Table 1 and figures 2 and 3 indicate that when the network is not saturated and provided that there is sufficient CPU processing power, the capacity of a network decreases as a function of the number of radios. As expected the throughput increases when using larger packet sizes in traffic owing to more efficient use of the transmission medium. It should be emphasized that each additional NIC card has been placed in a monitor (passive) state, and therefore each additional NIC imposes an additional load on the CPU as every frame on the medium is monitored by these additional NICs and hence requires servicing by the CPU. This ultimately leads to a decrease in the throughput performance. This is confirmed by the results in section B below.

B: Throughput statistics under saturation condition at the TX node.
Figure 4
Figure 4: Throughput statistics under saturation condition with a reference to CPU idle% @ 1470 bytes.

Figure 5
Figure 5: Throughput comparison in 2 different modes under saturation @ 1470 bytes.

During this phase of the experiment, the D-ITG tool sets are used to generate large amounts of UDP traffic in order to fully saturate the network and the CPU. The packets are 1400 bytes in size and are created at the rate of 5000 every single second. From the data analysis carried out after the experiments, it is observed that CPU idle% < 1% throughout the tests. Furthermore, Figure 4 shows that the throughput does not vary even when additional NICs are inserted. This result fully confirms the observation made in Section A that the decrease in throughput is primarily due to the finite processing power, i.e. crosstalk does not appear to be a limiting in determining the maximum achievable throughput. Figure 5 shows the throughput comparison when the additional NICs are set to the Monitor mode and the AP mode under saturation conditions. There is a slight increase in throughput when using the AP mode which is due to the fact that AP mode does not require that much CPU resources when compared to the Monitor mode.

December 2008

Having studied the impact of multiple NICs to the throughput performance at the TX side, a new series of tests have been carried out to investigate the impact at the RX side. The same testbed is used as described in the previous section, see Figure 1 above.

Experimental Approach

Similar procedures are applied at the RX node, but here different operation modes of the NICs are used while the saturated throughput is recorded. This is to examine the impact of the various operation modes on the network performance. Also the TX transmitting power is varied to study its impact on throughput. During each test, link quality is measured and recorded using the Madwifi driver. The D-ITG tool sets are used to generate a saturated network condition and to record throughput for each scenario.

Results and Explanation

Table 1
Table 2: Results recorded at the RX node under different test scenarios.
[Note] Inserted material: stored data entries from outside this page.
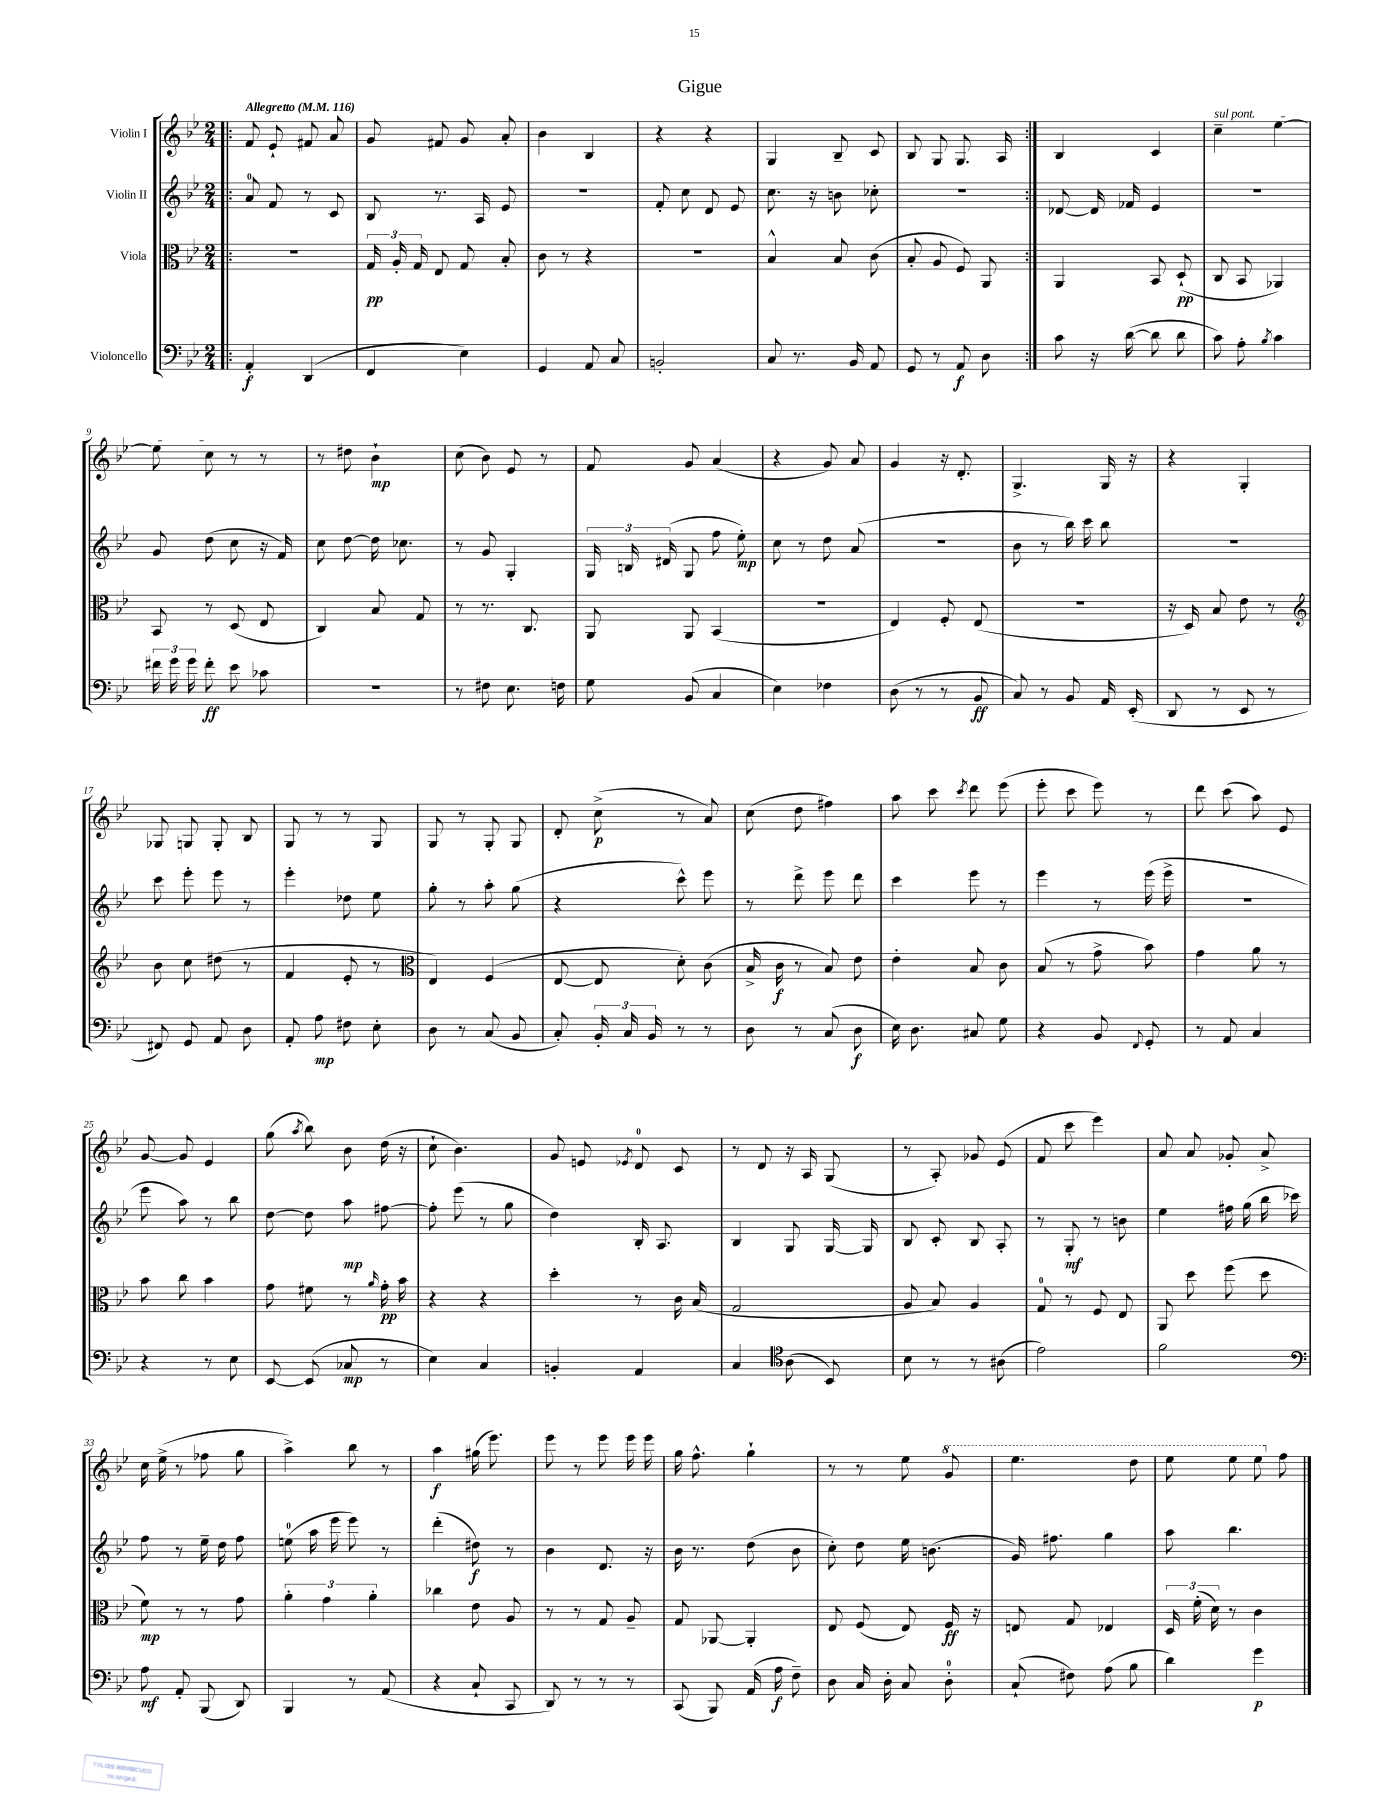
\header { title = "Gigue" }
<<
\new StaffGroup <<
\new Staff = "s0" \with { instrumentName = "Violin I" } {
    \clef treble \key bes \major \numericTimeSignature \time 2/4 \tempo "Allegretto" 4 = 116
    \autoBeamOff \repeat volta 2 { \bar ".|:" f'8 ees'8-! fis'8 a'8 |
    g'8 fis'8 g'8 a'8-. |
    bes'4 bes4 |
    r4 r4 |
    g4 bes8-- c'8 |
    bes8 g8 g8. a16 | }
    bes4 c'4 |
    \once \override TextSpanner.bound-details.left.text = \markup { \italic "sul pont." } c''4--\startTextSpan ees''4~ |
    ees''8 c''8\stopTextSpan r8 r8 |
    r8 dis''8 bes'4-!\mp |
    c''8( bes'8) ees'8 r8 |
    f'8 g'8 a'4( |
    r4 g'8) a'8 |
    g'4 r16 d'8.-. |
    g4.-> g16 r16 |
    r4 g4-. |
    ges8 g8 g8-. bes8 |
    g8 r8 r8 g8 |
    g8 r8 g8-. g8 |
    d'8-. c''8->\p( r8 a'8) |
    c''8( d''8 fis''4) |
    a''8 c'''8 \acciaccatura { c'''8 } d'''8 ees'''8( |
    ees'''8-. c'''8 ees'''8) r8 |
    d'''8 c'''8( a''8) ees'8 |
    g'8~ g'8 ees'4 |
    g''8( \acciaccatura { a''8 } bes''8) bes'8 d''16( r16 |
    c''8-! bes'4.) |
    g'8 e'8 \acciaccatura { ees'8 } d'8-0 c'8 |
    r8 d'8 r16 a16 g8( |
    r8 a8-.) ges'8 ees'8( |
    f'8 c'''8 ees'''4) |
    a'8 a'8 ges'8-. a'8-> |
    c''16 ees''16->( r8 fes''8 g''8 |
    a''4->) bes''8 r8 |
    a''4\f gis''16( ees'''8.) |
    ees'''8 r8 ees'''8 ees'''16 ees'''16 |
    g''16 f''8.-^ g''4-! |
    r8 r8 ees''8 \ottava #1 g''8 |
    ees'''4. d'''8 |
    ees'''8 ees'''8 ees'''8 \ottava #0 f''8 \bar "|." |
}
\new Staff = "s1" \with { instrumentName = "Violin II" } {
    \clef treble \key bes \major \numericTimeSignature \time 2/4
    \autoBeamOff \repeat volta 2 { \bar ".|:" a'8-0 f'8 r8 c'8 |
    bes8 r8. a16 ees'8 |
    r2 |
    f'8-. c''8 d'8 ees'8 |
    c''8. r16 b'8 ces''8-. |
    R2 | }
    des'8~ des'16 fes'16 ees'4 |
    R2 |
    g'8 d''8( c''8 r16 f'16) |
    c''8 d''8~ d''16 ces''8. |
    r8 g'8 g4-. |
    \tuplet 3/2 { g16 b16 dis'16( } g8 f''8 ees''8-.\mp) |
    c''8 r8 d''8 a'8( |
    R2 |
    bes'8 r8 bes''16) c'''16 bes''8 |
    r2 |
    c'''8 ees'''8-. ees'''8 r8 |
    ees'''4-. des''8 ees''8 |
    g''8-. r8 a''8-. g''8( |
    r4 c'''8-^) ees'''8 |
    r8 d'''8-> ees'''8 d'''8 |
    c'''4 ees'''8 r8 |
    ees'''4 r8 ees'''16( ees'''16-> |
    R2 |
    ees'''8 a''8) r8 bes''8 |
    d''8~ d''8 a''8\mp fis''8~ |
    fis''8-. ees'''8( r8 g''8 |
    d''4) bes16-. a8. |
    bes4 g8 g16~ g16 |
    bes8 c'8-. bes8 a8-. |
    r8 g8-.\mf r8 b'8 |
    ees''4 fis''16 g''16( bes''16 ces'''16) |
    f''8 r8 ees''16-- d''16 f''8 |
    e''8-0( a''16 ees'''16 ees'''8) r8 |
    d'''4-.( dis''8\f) r8 |
    bes'4 d'8. r16 |
    bes'16 r8. d''8( bes'8 |
    c''8-.) d''8 ees''16 b'8.( |
    g'16) fis''8. g''4 |
    a''8 bes''4. \bar "|." |
}
\new Staff = "s2" \with { instrumentName = "Viola" } {
    \clef alto \key bes \major \numericTimeSignature \time 2/4
    \autoBeamOff \repeat volta 2 { \bar ".|:" R2 |
    \tuplet 3/2 { g16\pp a16-. g16 } ees8 g8 bes8-. |
    c'8 r8 r4 |
    R2 |
    bes4-^ bes8 c'8( |
    bes8-. a8 f8) a,8 | }
    a,4 bes,8 d8-!\pp( |
    c8 bes,8 aes,4) |
    bes,8 r8 d8( ees8 |
    c4) bes8 g8 |
    r8 r8. c8. |
    a,8 a,8 bes,4( |
    r2 |
    ees4) f8-. ees8( |
    r2 |
    r16 d16) bes8 ees'8 r8 |
    \clef treble bes'8 c''8 dis''8( r8 |
    f'4 ees'8-. r8 |
    \clef alto ees4) f4( |
    ees8~ ees8 d'8-.) c'8( |
    bes16-> c'16\f r8 bes8) ees'8 |
    ees'4-. bes8 c'8 |
    bes8( r8 g'8-> bes'8) |
    g'4 a'8 r8 |
    bes'8 c''8 bes'4 |
    g'8 fis'8 r8 \grace { a'16 } g'16-.\pp bes'16 |
    r4 r4 |
    d''4-. r8 c'16 bes16( |
    g2 |
    a8 bes8) a4 |
    g8-0 r8 f8 ees8 |
    a,8 d''8 f''8( d''8 |
    f'8\mp) r8 r8 g'8 |
    \tuplet 3/2 { a'4-. g'4 a'4-. } |
    ces''4 ees'8 a8 |
    r8 r8 g8 a8-- |
    g8 aes,8~ aes,4-. |
    ees8 f8( ees8) f16\ff r16 |
    e8 g8 ees4 |
    \tuplet 3/2 { d16 f'16-.( d'16) } r8 c'4 \bar "|." |
}
\new Staff = "s3" \with { instrumentName = "Violoncello" } {
    \clef bass \key bes \major \numericTimeSignature \time 2/4
    \autoBeamOff \repeat volta 2 { \bar ".|:" a,4-.\f d,4( |
    f,4 ees4) |
    g,4 a,8 c8 |
    b,2-. |
    c8 r8. bes,16 a,8 |
    g,8 r8 a,8\f d8 | }
    c'8 r16 d'16~( d'8 d'8 |
    c'8) a8-. \acciaccatura { bes8 } c'4 |
    \tuplet 3/2 { fis'16 g'16 g'16 } fis'8-.\ff ees'8 ces'8 |
    R2 |
    r8 fis8 ees8. f16 |
    g8 bes,8( c4 |
    ees4) fes4 |
    d8( r8 r8 bes,8\ff |
    c8) r8 bes,8 a,16 ees,16-.( |
    d,8 r8 ees,8 r8 |
    fis,8) g,8 a,8 d8 |
    a,8-. a8\mp fis8 ees8-. |
    d8 r8 c8( bes,8 |
    c8-.) \tuplet 3/2 { bes,16-. c16 bes,16 } r8 r8 |
    d8 r8 c8( d8\f |
    ees16) d8. cis8 g8 |
    r4 bes,8 \appoggiatura { f,8 } g,8-. |
    r8 a,8 c4 |
    r4 r8 ees8 |
    ees,8~ ees,8( ces8\mp r8 |
    ees4) c4 |
    b,4-. a,4 |
    c4 \clef tenor a8( bes,8) |
    bes8 r8 r8 ais8( |
    ees'2) |
    f'2 |
    \clef bass a8\mf a,8-. bes,,8( d,8) |
    bes,,4 r8 a,8( |
    r4 c8-! c,8 |
    d,8) r8 r8 r8 |
    c,8( bes,,8) a,16( a16\f f8--) |
    d8 c16 d16-. c8 d8-0-. |
    c8-!( fis8) a8( bes8 |
    d'4) g'4\p \bar "|." |
}
>>
>>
From Table 2 above, several observations can be made as follows:

  1. Both the signal level and noise level decreases when the number of active NICs at the RX node increases.
  2. When the additional NICs are placed in inactive mode, it can be observed that the signal level increases as well as the link quality plus a slight increase in the throughput.
  3. There is no significant change in the throughput when additional NICs are inserted into the RX node.
  4. There is no major difference in throughput between various operation modes.
  5. A significant decrease in throughput can be observed when the TX transmitting power is set to minimal.
  6. Throughput changes in relation to link quality.